» Given records:
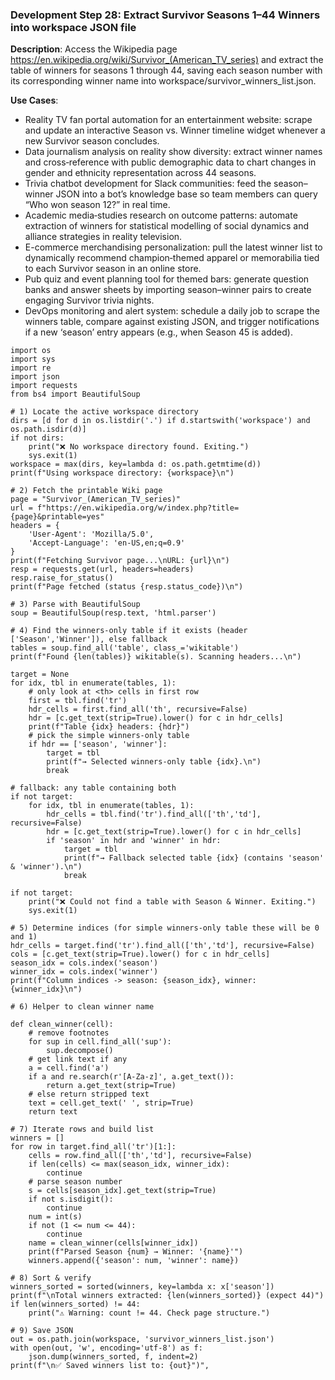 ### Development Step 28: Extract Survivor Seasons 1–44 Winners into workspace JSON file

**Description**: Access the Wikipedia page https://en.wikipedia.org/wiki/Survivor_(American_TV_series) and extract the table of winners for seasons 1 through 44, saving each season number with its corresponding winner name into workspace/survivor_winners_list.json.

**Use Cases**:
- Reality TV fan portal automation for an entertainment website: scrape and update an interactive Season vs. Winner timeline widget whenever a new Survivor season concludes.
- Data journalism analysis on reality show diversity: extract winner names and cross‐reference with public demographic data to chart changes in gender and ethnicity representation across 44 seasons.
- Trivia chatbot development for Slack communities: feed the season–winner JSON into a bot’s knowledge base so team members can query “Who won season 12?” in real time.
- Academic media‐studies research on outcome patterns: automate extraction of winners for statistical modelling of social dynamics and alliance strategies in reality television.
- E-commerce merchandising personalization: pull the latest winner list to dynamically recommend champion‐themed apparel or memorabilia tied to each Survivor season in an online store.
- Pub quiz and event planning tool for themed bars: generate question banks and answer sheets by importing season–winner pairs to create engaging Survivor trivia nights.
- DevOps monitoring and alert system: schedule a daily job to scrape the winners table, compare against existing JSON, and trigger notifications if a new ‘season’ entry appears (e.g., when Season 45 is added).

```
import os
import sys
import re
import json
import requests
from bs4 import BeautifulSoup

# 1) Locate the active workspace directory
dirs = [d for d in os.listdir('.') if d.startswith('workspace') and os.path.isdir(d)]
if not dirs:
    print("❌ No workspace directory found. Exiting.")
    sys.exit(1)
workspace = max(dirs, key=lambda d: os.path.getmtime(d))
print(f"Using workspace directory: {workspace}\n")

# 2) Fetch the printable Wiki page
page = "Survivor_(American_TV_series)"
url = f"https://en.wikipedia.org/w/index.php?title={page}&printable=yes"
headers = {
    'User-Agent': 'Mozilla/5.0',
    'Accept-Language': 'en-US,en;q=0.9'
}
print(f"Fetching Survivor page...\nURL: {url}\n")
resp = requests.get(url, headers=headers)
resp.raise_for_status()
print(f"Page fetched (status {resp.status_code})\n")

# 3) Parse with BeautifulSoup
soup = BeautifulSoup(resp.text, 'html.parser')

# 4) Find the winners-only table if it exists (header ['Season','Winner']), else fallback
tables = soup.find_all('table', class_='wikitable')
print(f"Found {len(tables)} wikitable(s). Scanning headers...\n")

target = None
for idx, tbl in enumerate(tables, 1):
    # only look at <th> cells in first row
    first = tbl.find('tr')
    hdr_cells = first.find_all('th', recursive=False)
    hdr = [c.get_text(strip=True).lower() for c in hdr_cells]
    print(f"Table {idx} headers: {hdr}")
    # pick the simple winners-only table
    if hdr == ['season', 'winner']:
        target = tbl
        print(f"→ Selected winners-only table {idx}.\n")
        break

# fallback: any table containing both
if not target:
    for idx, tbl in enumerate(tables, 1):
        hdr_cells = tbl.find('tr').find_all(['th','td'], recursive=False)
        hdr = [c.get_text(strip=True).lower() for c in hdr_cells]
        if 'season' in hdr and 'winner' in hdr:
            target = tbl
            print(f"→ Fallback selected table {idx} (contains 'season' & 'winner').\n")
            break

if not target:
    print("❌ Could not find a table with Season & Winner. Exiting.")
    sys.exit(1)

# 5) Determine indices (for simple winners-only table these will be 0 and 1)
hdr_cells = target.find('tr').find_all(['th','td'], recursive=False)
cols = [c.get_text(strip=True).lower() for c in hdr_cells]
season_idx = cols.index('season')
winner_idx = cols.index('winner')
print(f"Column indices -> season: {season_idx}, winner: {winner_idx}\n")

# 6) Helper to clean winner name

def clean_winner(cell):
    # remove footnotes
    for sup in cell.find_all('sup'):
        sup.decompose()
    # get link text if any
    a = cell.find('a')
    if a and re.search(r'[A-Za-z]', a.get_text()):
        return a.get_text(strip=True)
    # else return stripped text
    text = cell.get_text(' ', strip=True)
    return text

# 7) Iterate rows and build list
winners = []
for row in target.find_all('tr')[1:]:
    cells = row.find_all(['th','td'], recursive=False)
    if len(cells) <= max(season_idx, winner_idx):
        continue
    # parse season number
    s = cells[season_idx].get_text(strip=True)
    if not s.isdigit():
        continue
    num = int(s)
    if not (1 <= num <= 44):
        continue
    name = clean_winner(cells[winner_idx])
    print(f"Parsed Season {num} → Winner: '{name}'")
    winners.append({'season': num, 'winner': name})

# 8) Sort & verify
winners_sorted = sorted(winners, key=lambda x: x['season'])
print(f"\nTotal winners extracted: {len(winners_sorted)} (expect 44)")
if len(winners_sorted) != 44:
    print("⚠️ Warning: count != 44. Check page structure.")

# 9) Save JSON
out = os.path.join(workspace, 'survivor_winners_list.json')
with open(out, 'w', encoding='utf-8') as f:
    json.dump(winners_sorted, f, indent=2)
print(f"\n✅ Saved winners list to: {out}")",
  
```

...

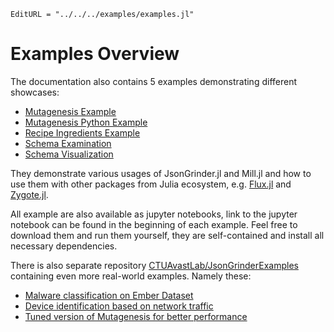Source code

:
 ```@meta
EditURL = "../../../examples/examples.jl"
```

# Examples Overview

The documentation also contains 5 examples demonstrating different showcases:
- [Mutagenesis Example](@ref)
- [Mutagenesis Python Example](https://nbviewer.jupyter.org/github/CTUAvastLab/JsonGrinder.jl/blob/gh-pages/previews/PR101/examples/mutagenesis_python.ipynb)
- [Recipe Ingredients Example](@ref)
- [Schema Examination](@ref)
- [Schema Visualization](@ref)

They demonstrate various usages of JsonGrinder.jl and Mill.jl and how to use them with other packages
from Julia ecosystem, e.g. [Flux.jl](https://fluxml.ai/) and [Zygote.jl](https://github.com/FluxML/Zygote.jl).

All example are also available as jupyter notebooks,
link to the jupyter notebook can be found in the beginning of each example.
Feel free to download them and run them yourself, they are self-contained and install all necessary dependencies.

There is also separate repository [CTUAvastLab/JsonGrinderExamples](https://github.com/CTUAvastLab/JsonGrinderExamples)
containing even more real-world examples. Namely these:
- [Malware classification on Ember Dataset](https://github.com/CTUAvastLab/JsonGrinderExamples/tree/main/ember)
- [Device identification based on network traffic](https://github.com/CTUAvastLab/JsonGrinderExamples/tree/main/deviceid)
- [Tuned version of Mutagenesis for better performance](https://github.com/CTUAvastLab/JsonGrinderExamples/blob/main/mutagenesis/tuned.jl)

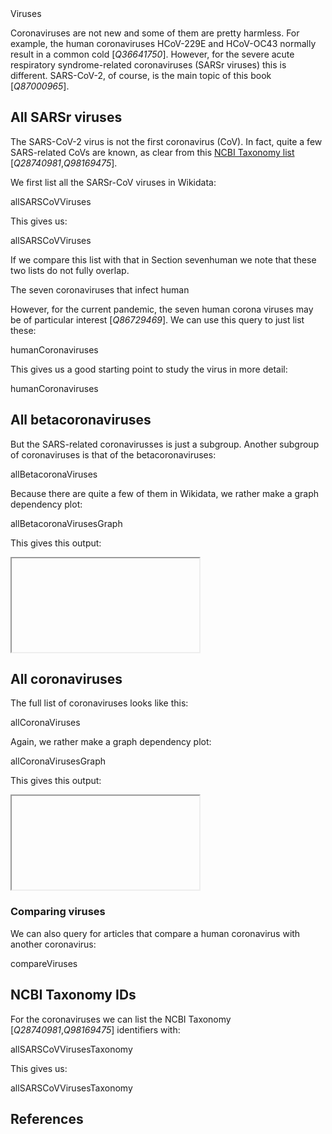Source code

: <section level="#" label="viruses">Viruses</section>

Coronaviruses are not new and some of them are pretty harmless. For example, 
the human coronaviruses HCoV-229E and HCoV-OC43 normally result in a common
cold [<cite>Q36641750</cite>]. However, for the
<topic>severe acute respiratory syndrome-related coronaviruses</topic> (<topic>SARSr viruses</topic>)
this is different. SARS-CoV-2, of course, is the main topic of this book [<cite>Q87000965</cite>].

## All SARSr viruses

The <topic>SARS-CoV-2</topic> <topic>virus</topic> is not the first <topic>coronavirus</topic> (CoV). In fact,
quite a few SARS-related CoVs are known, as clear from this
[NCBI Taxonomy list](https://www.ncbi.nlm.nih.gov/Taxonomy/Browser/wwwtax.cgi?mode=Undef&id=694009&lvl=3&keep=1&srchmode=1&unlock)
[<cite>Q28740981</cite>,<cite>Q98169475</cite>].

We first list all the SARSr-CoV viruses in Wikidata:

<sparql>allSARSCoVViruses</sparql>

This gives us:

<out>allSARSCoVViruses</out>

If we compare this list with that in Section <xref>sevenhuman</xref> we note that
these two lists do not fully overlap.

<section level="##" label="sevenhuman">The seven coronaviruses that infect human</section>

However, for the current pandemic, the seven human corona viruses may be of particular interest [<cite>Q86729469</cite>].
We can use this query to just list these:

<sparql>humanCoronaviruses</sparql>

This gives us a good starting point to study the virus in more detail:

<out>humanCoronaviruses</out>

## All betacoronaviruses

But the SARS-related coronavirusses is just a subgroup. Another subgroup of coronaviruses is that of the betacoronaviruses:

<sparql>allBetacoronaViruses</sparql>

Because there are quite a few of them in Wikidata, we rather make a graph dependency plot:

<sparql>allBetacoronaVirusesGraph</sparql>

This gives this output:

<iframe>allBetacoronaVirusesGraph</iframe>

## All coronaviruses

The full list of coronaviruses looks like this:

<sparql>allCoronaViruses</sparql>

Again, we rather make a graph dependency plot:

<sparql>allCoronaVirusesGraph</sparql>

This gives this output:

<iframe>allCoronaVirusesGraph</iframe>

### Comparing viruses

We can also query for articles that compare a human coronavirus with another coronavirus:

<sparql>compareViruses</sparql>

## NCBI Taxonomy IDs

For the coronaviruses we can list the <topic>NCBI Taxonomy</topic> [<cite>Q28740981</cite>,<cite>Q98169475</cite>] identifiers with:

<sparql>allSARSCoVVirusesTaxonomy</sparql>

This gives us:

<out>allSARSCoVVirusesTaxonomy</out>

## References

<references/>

» Your assignment: Produce a word-for-word copy of everything above from the line holding "<sparql>compareViruses</sparql>" down to the line holding "<references/>", with both of those lines kept.

» Response to this task:
<sparql>compareViruses</sparql>

## NCBI Taxonomy IDs

For the coronaviruses we can list the <topic>NCBI Taxonomy</topic> [<cite>Q28740981</cite>,<cite>Q98169475</cite>] identifiers with:

<sparql>allSARSCoVVirusesTaxonomy</sparql>

This gives us:

<out>allSARSCoVVirusesTaxonomy</out>

## References

<references/>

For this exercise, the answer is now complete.